Born Madeleine Suzanne Vuillerme, Suzanne Belperron was one of the most influential jewellery designers of the 20th century. As a teenager, she studied drawing and jewellery at the École des Beaux-Arts before being hired by Jeanne Boivin as a model maker and designer at the House of Boivin in 1919. Soon after, the Maison began showcasing jewels based on sketches Belperron had made as a student. Rising quickly through the ranks, Belperron was made co-director of Maison Boivin at the age of 24. In 1932, Belperron resigned and joined Bernard Herz, a renowned dealer of gemstones and pearls in Paris, who allowed her free reign to create jewels under the name of Herz-Belperron. She engaged Adrien Louart as her stonecutter and Groëné et Darde as her exclusive manufacturer. Belperron's genius and unique jewels continued to bring the maison and herself great fame. She became a major influencer in the artistic and fashionable circles within Paris and internationally and her works were often featured together with pieces by Cartier, Boucheron and Van Cleef & Arpels in publications such as Vogue and Harper's Bazaar.

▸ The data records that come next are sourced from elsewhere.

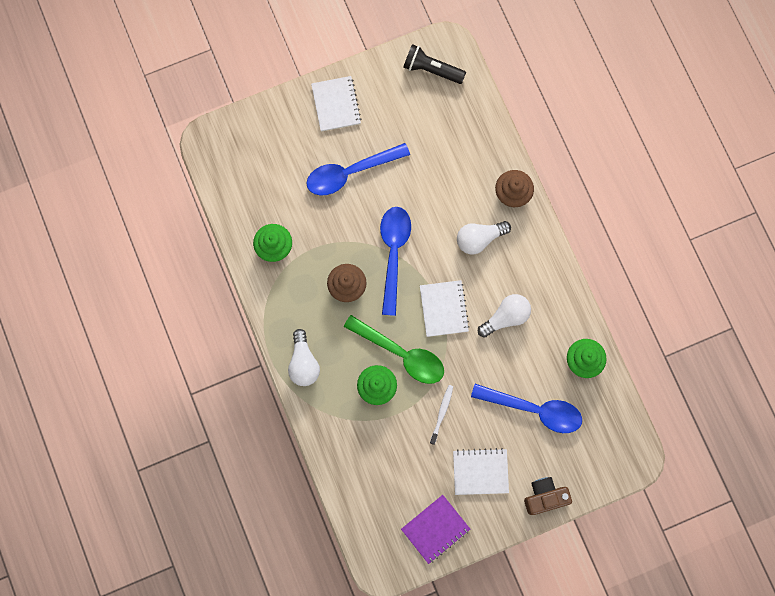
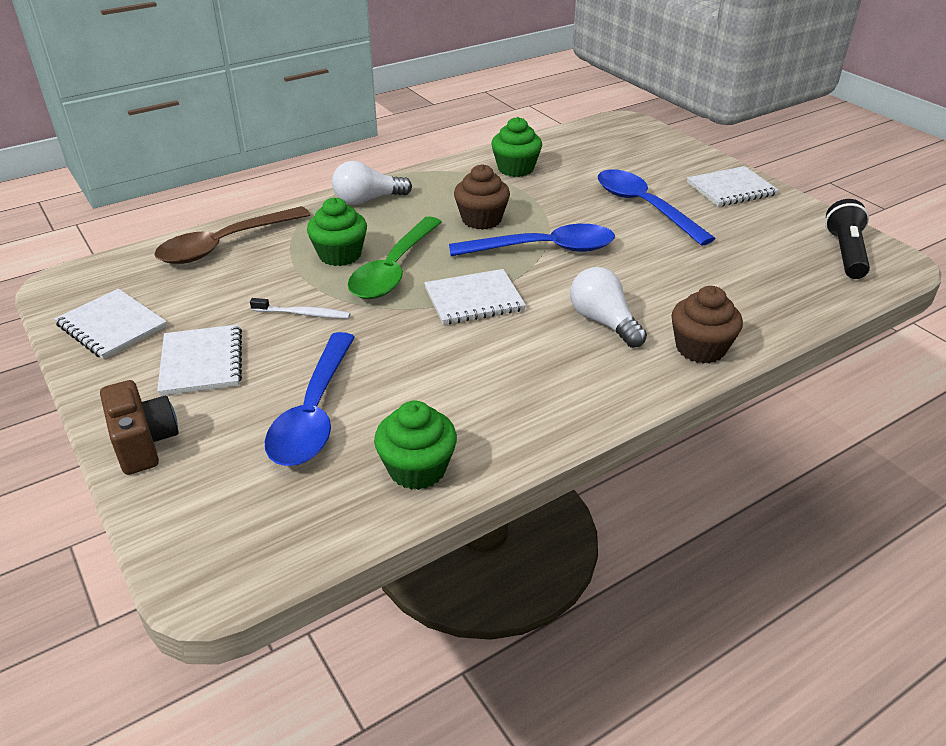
camera: 80 degrees right, 40 degrees down
purple notebook [401,495,470,564] -> white notebook [54,289,167,359]
white light bulb [478,294,531,338] -> none
none -> brown spoon [154,206,310,264]

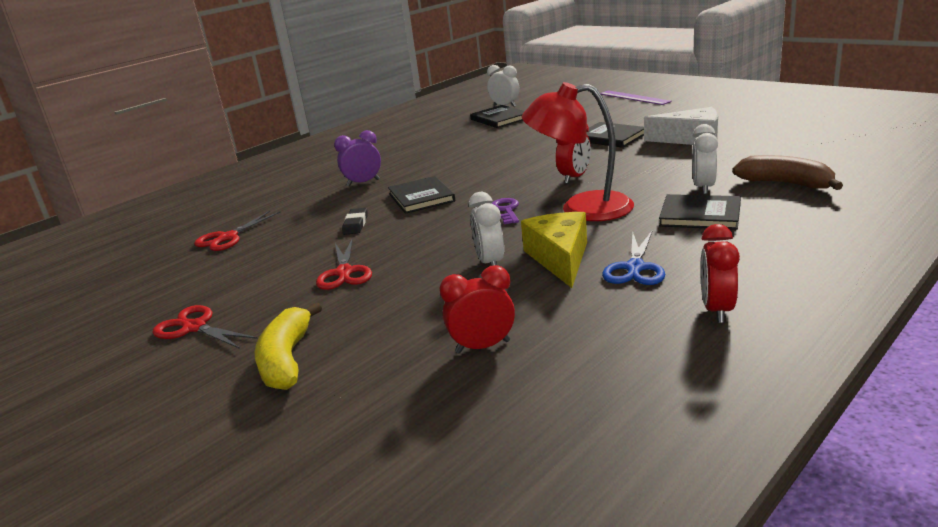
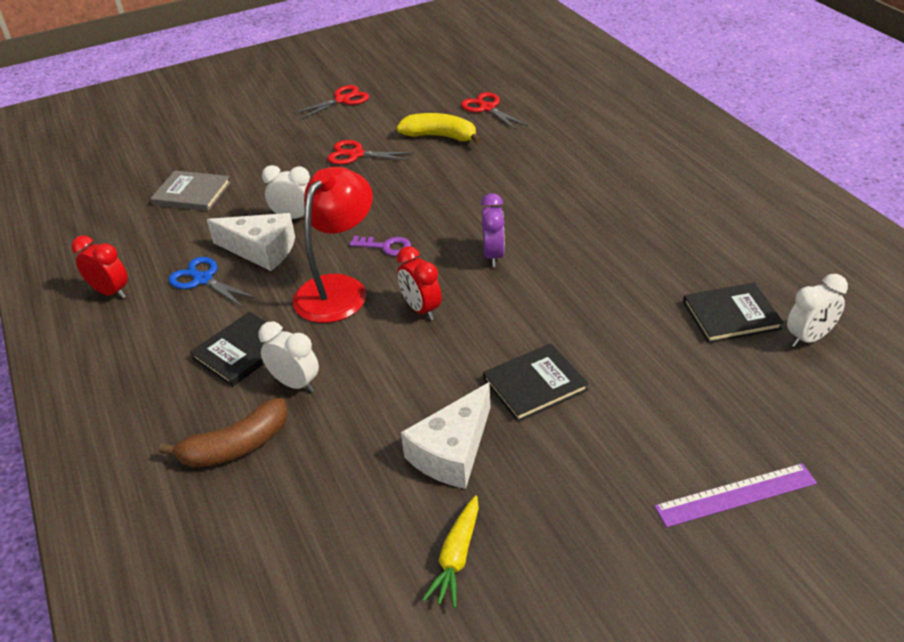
camera: 110 degrees right, 15 degrees up
yellow banana [255,302,322,390] -> yellow banana moved to [396,113,482,144]
purple clock [334,130,381,187] -> purple clock moved to [481,193,505,267]
black eraser [342,208,368,235] -> none
black book [388,176,455,214] -> none
red clock [440,265,515,354] -> grey book [150,171,231,211]
yellow cheese [521,212,587,288] -> white cheese [207,213,295,271]
none -> yellow carrot [422,495,479,608]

Her wealthy and prominent clients included the Duchess of Windsor, Diana Vreeland, Colette, Mrs Solomon Guggenheim, Elsa Schiaparelli and Frank Sinatra. Bold and curvilinear, Belperron jewellery was vastly different to the mainstream Art Deco style that was linear, geometric and structured. Her jewellery was so different that she chose not to sign her pieces, once quoting "my style is my signature". Aside from pioneering the technique of setting precious stones into semiprecious materials, such as chalcedony, rock crystal, agate and smoky quartz, she also often selected 22 karat gold, for its colour, often adding texture to the gold through careful hammering and fine scratches to give the appearance of well developed patina. Belperron excelled in designing rings and was known to study and keep precise measurements of her client's fingers, wrist and neck. Highly bespoke, she would create jewels for clients based on their skin tone, facial structure and hand shape.